Summary
The recent FDA release of preliminary data from the first large-scale, randomized, cardiovascular outcome trial ever conducted for the treatment of obesity comes as a shock. While full data are not available (and the level statistical significance was not given), the fact that cardiovascular events increased rather than decreased with an obesity treatment that is at least moderately effective in reducing weight is an unwelcome surprise. Major changes in FDA review of new obesity drugs may occur.
Analysis
The FDA issued a warning on 11/20/09 that preliminary results from the SCOUT study show increased risk of cardiovascular events in obese high risk patients treated with Meridia (14% higher event rate). This result is surprising, and may lead the FDA to tighten restrictions on approval of new obesity drugs:
1. It seems likely that the FDA will request a cardiovascular safety review for new obesity approvals (similar to that now required for diabetes drugs). Given the relatively healthy young patients enrolled in obesity studies, this might require additional 12-18 month studies in higher risk patients in order to accrue the requisite number of events.
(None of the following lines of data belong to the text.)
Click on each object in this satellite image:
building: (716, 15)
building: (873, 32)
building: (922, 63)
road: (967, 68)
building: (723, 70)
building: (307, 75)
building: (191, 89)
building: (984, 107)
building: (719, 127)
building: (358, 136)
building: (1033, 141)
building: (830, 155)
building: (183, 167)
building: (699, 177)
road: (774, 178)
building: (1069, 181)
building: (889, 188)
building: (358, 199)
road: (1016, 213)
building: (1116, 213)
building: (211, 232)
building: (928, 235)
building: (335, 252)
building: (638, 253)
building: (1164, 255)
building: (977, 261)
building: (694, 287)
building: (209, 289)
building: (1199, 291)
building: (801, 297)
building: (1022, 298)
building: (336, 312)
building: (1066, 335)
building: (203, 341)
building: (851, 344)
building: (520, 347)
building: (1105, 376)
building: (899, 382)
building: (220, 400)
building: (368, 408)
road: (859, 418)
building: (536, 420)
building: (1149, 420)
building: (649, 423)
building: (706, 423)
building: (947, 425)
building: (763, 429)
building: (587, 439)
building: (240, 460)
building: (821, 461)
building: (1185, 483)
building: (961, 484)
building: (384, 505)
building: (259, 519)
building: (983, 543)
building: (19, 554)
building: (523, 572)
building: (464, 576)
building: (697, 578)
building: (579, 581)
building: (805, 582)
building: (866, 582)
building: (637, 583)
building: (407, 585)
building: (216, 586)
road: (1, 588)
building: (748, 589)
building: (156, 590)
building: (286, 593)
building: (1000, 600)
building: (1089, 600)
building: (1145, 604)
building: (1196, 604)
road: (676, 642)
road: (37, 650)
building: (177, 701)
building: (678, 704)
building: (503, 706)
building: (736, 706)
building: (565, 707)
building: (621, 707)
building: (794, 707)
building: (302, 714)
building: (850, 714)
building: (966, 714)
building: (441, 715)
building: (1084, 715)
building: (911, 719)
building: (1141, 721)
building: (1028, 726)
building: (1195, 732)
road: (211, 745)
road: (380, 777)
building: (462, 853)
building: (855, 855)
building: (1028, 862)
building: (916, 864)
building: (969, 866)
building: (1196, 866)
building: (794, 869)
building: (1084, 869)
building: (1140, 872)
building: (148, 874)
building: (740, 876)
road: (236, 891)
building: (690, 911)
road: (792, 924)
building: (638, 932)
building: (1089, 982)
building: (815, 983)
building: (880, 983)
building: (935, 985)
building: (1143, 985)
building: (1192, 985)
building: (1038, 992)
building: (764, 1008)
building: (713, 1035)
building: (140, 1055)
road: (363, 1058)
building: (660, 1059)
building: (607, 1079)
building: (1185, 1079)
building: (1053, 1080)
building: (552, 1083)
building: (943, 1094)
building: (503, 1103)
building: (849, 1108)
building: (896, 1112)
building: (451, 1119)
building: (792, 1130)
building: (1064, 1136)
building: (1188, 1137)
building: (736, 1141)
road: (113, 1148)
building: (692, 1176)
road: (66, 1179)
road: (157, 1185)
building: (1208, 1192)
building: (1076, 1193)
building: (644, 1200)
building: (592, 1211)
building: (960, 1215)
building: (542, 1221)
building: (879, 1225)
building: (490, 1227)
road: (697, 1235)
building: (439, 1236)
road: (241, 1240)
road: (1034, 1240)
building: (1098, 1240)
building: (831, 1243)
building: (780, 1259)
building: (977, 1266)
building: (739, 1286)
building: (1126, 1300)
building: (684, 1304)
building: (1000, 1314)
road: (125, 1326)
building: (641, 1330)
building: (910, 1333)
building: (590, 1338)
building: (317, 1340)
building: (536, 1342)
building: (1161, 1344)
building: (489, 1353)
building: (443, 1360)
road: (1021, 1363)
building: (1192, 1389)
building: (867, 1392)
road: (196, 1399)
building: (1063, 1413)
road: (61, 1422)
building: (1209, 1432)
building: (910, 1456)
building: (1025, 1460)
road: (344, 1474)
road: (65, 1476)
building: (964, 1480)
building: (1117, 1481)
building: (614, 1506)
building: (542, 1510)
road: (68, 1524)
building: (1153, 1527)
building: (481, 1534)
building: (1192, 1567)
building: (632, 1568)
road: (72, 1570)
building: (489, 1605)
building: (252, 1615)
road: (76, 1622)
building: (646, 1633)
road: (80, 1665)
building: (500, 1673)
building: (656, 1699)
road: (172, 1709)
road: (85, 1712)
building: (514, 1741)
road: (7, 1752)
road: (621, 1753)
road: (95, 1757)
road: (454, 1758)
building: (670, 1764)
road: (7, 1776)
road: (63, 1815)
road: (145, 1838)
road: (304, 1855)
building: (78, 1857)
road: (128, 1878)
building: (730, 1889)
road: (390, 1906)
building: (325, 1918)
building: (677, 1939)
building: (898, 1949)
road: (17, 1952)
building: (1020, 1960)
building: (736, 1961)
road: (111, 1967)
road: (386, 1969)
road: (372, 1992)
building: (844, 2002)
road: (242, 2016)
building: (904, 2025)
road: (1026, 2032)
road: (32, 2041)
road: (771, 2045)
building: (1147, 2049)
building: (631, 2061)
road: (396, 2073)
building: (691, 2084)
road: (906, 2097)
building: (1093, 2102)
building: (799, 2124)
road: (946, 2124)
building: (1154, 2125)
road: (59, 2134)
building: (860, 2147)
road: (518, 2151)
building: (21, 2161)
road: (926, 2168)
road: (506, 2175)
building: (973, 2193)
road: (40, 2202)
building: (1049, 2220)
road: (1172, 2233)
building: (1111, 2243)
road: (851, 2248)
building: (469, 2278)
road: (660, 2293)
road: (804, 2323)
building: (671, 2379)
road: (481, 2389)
2. It is also possible that the FDA will use the SCOUT results to demand a higher level of safety for obesity drugs than for diabetes drugs, namely an adequately powered, long term outcomes study prior to approval. The rationale for this would be the history of increased events in the SCOUT study and the safety issues raised by the phen/Fen debacle.
3. Any obesity drug that increases BP (as Meridia does) will likely to be examined much more rigorously (this includes phentermine).
These surprising data have implications for the development programs and approval of Qnexa (Vivus), Contrave (Orexigen), Empatic (Orexigen), lorcaserin (Arena), pramlintide/davalintide/metreleptin (amylin), and GLP-1 analogs (Amylin, Novo Nordisk, Roche) for obesity indications.